Pierre Ducasse was the Associate President of the NDP at the time of the election. His underdog campaign stressed outreach in Quebec and building the party toward electoral success. It also drew on Ducasse's background in co-operative economics.
- Endorsements: Ken Georgetti, president of the Canadian Labour Congress

===Bev Meslo===
Bev Meslo was a Vancouver-area activist and represented the New Democratic Party Socialist Caucus in the leadership election.

==Results==

| Candidate | Membership Votes | % | Labour Votes | % | Labour Votes Weighted | Total Votes | % | Campaign Contributions | % |
|---|---|---|---|---|---|---|---|---|---|
| Jack Layton | 22,453 | 51.4% | 572 | 59.8% | 8,696.9502 | 31,149.9502 | 53.5% | $446,472.00 | 53.8% |
| Bill Blaikie | 10,914 | 25.0% | 227 | 23.7% | 3,451.4121 | 14,365.4121 | 24.7% | $195,569.00 | 23.6% |
| Lorne Nystrom | 4,865 | 11.1% | 35 | 3.7% | 532.1560 | 5,397.1560 | 9.3% | $89,684.00 | 10.8% |
| Joe Comartin | 3,289 | 7.5% | 79 | 8.3% | 1,201.1522 | 4,490.1522 | 7.7% | $70,712.00 | 8.5% |
| Pierre Ducasse | 1,577 | 3.6% | 38 | 4.0% | 577.7694 | 2,154.7694 | 3.7% | $18,688.00 | 2.3% |
| Bev Meslo | 554 | 1.3% | 6 | 0.6% | 91.2268 | 645.2268 | 1.1% | $8,815.00 | 1.1% |
| Total | 43,652 | 100.0% | 957 | 100.0% | 14,550.6667 | 58,202.6667 | 100.0% | $829,940.00 | 100.0% |

NOTES:

The labour votes at convention were weighted to equal 1/3 of the total membership votes cast (43,652 / 3 = 14,550.67).

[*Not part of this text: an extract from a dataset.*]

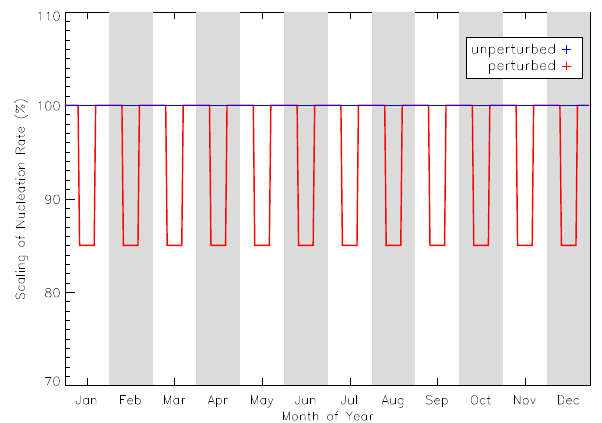
Fig. 1. Schematic of how the nucleation rate is scaled throughout the year. In the perturbed simulations (red), the nucleation rate was scaled to 85% of its calculated value for the middle ten days of each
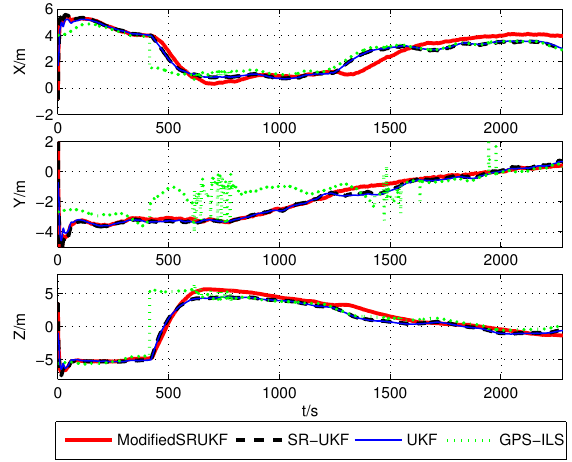
Figure 4. Position estimation error using GPS’s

This was done to ensure that labour held 25% of the total votes cast for Leader, as required by the NDP Constitution.

As a result, the vote of each labour delegate was equal to approximately 15.2 membership votes.

Campaign contributions were those reported on the interim financial statements, as of November 30, 2002.